Nada que ver esta fiesta con esa oscura “pandereta” que, desde antiguo, se vendía al mejor postor.
En el portal de la casa se veía a diario un auténtico desfile de pasarela flamenca: “camborios” de verde luna y de varita de mimbre; de mascota en mano y seriedad de contraluz; gitanas de moño en la nuca, pelo estirado y piel de aceituna; bailaoras de falda negra y ceñida, con andares de postín…
Todas las noches sonaba el rítmico taconeo, el golpe de bastón sobre la loseta, el compás de los dedos sobre la mesa y una repetidísima canción:
─ Madroños al Niño/ no le demos más/ que con los madroños/ se va a emborrachar.
Y todas las noches, mientras el Niño se reía con la juerga montada, quién sabe si con un paño cubriéndole los ojillos, como se suele hacer en Ecuador, se despertaba mi hija con un sonoro sofocón, dolida posiblemente con no haber sido invitada a la fiesta.
Y un buen día, a media mañana, abordaba este payo a Manuel mientras los dos subíamos en el ascensor. Ni siquiera su armónica voz quebrada, curtida por el desgarro de la pasión, o por la pesada nicotina, ni su amistosa sonrisa, pudieron poner coto a una cordial y amistosa declaración:
─ Compadre, todos las noches me despiertas a la niña, provocándole un sofocón que no hay Undivé que lo remedie. Y digo yo que si los gitanos de leyenda cogían su carromato y se aventuraban por los caminos, para no tener que molestar, por qué no lo habías de hacer tú. Desde mañana, si nos molestas, creo que nos vas a tener a mi niña y a mí de invitados en tu casa.
Sin perder por un instante el buen tono, ni esa sonrisa fraternal que le caracterizaba, Manuel se deshizo en disculpas, y prometió no repetir.
Y cuando en alguna ocasión se olvidaba, este payo se ponía a trotar sobre las losetas de su casa, obteniendo un inmediato resultado.

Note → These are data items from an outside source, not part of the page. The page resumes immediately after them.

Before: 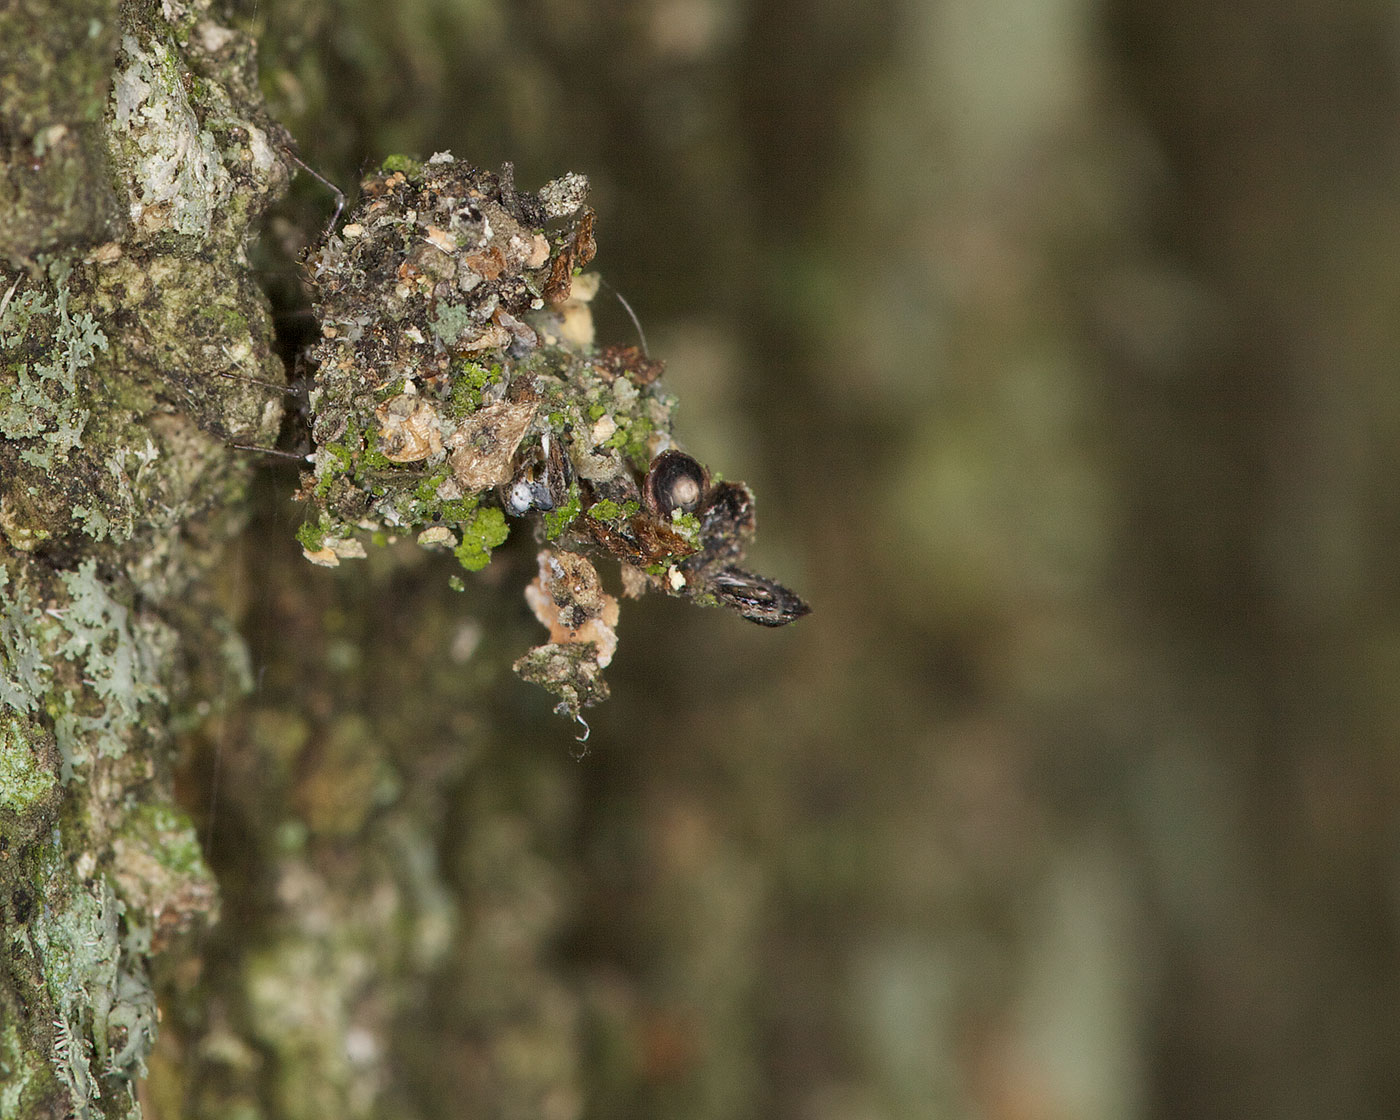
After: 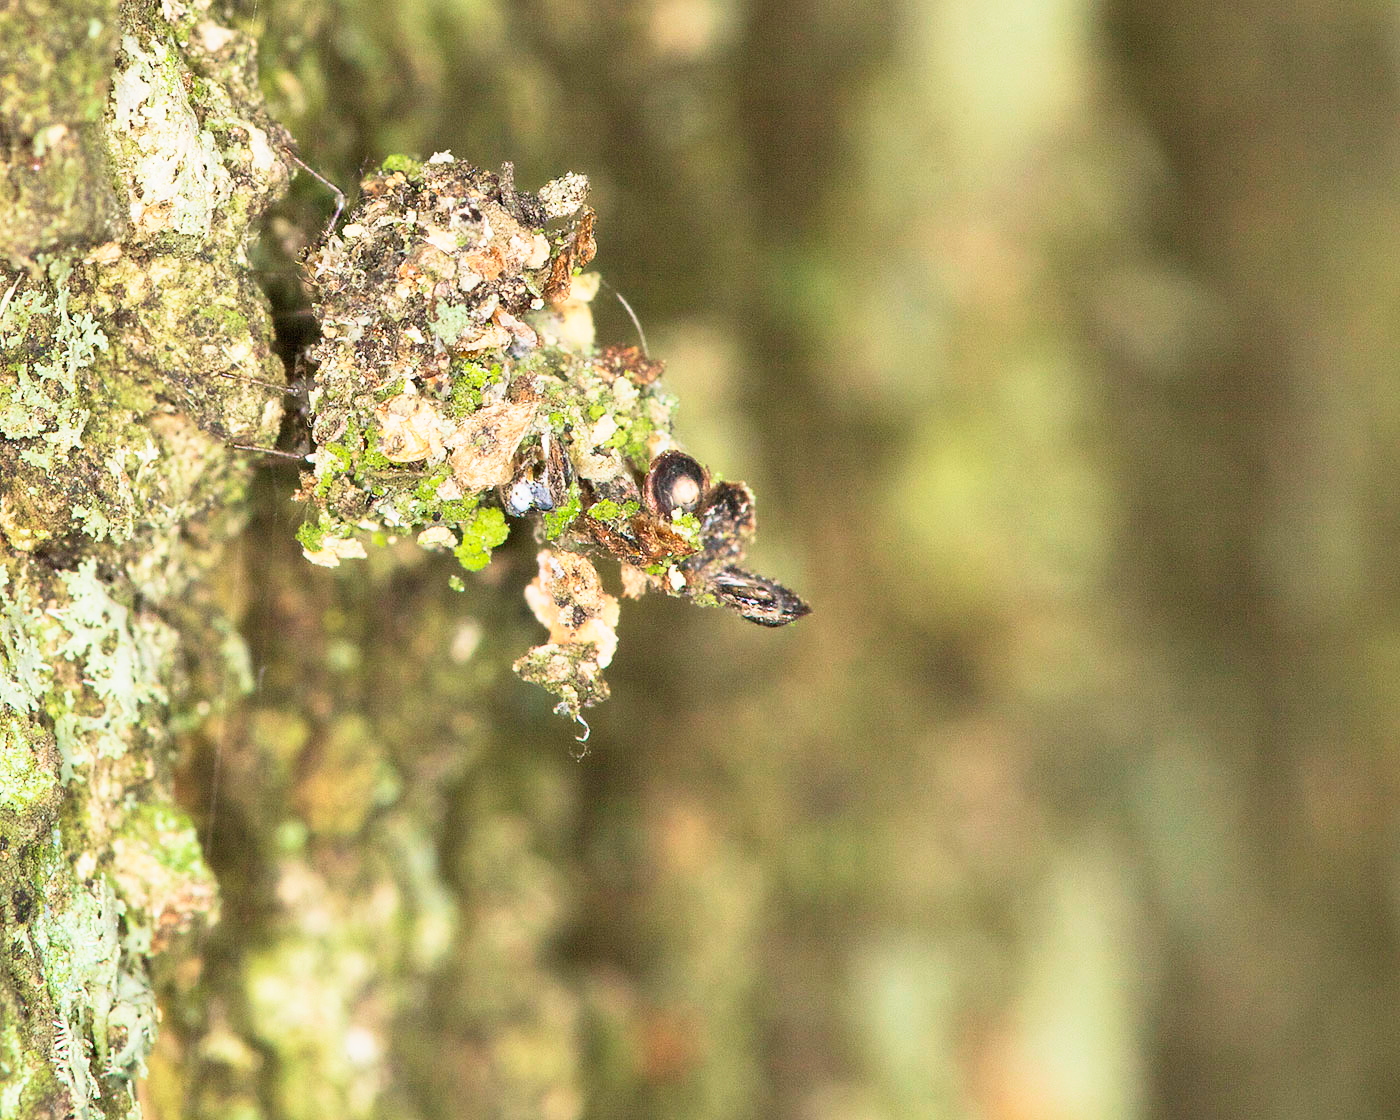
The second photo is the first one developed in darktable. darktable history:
base curve: curves: ch0 [(0, 0) (0.088, 0.125) (0.176, 0.251) (0.354, 0.501) (0.613, 0.749) (1, 0.877)], preserve colors none
velvia: on, module defaults
contrast brightness saturation: contrast 0.2, brightness 0.16, saturation 0.22
exposure: exposure 0.648 EV, compensate highlight preservation false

Por todo eso mismo le dolió que mi vecino se me fuera, sin despedirse de alguien a quien supo torear con el capote de la proporción y de la medida; con esa “gracia” natural que poquísimos sabios tienen, y de la que diría el filósofo Voltaire:
─ Cuando la naturaleza formó nuestra especie nos dio unos cuantos instintos: el amor propio para nuestra conservación, la benevolencia para la conservación de los otros, el amor que es común con todas las demás especies y el don inexplicable de combinar más ideas que todos los demás animales juntos; después de habernos dado así nuestro lote, nos dijo: “Ahora arreglaros como podáis”.
Que poniéndonos a día de hoy en su pellejo no habría sido tan difícil de entender la filosofía de vida del “Tío Manuel”, proclamada en aquel “Manifiesto de lo borde”, del que fuera autor el simpar Julio Matito. Que ni uno se puede enrollar con el palo del dogma y la vara chunga; ni es afortunado atarse al palo del dinero y el roneo; ni es aconsejable estar a solas con uno mismo; ni embutido en esa “formalidad”, hecha de manidos lemas, y de falsos prejuicios, que se lleva grabada a fuego, como fiel representación del humo y la carbonilla que atosiga a los individuos y a los pueblos.